#### [Exercise prompt]
Reproduce each line from the records that holds "reverse".

(Source texts of formatted documents)
§ §
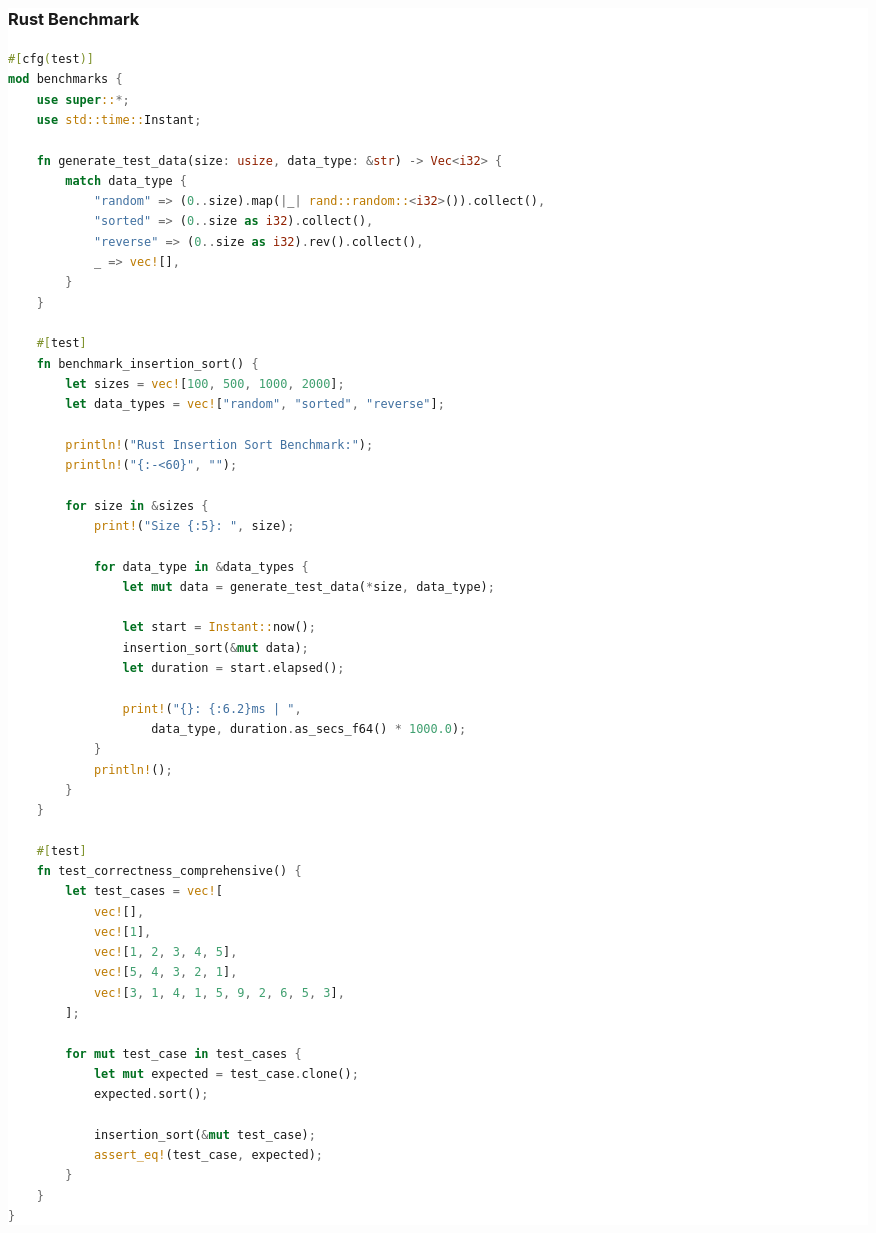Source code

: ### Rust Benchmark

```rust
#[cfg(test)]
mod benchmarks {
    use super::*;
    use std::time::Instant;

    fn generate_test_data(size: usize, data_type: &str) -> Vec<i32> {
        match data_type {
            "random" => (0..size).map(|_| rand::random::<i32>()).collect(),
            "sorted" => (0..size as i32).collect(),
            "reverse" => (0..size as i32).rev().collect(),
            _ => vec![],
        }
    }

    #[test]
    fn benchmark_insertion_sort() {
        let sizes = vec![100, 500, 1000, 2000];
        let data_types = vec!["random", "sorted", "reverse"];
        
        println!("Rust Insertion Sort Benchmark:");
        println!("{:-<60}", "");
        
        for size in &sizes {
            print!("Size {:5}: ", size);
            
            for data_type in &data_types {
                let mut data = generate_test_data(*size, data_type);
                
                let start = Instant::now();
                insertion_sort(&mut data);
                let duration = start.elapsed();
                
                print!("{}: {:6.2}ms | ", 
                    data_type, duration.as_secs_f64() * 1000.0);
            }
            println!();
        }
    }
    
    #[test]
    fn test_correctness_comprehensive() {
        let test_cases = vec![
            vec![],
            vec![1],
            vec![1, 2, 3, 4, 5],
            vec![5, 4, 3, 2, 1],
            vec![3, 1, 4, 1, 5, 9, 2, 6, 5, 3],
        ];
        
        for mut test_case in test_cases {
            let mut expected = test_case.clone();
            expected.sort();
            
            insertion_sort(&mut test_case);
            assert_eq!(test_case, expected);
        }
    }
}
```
§ §
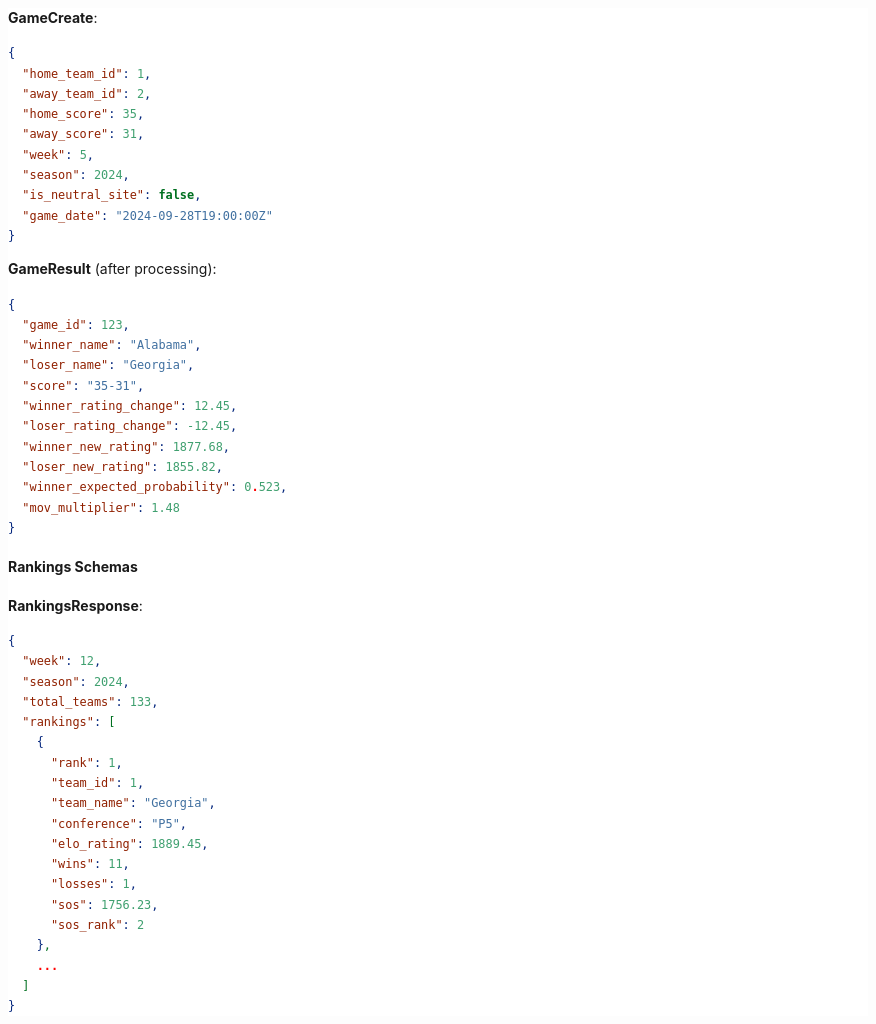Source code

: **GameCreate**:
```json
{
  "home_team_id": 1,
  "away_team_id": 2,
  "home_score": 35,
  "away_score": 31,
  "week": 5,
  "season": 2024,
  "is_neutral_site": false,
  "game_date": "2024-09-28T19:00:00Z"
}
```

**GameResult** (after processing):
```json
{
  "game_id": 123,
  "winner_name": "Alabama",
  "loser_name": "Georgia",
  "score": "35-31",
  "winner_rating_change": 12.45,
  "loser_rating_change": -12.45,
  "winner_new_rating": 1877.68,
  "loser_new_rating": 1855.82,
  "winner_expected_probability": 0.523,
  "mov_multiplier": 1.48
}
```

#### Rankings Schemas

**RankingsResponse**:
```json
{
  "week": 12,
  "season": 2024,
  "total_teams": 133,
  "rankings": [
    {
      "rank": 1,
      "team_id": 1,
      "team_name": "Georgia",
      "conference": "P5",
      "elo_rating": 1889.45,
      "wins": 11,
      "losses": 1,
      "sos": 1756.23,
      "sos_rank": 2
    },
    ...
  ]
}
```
§ §
#### [Result below]
            "reverse" => (0..size as i32).rev().collect(),
        let data_types = vec!["random", "sorted", "reverse"];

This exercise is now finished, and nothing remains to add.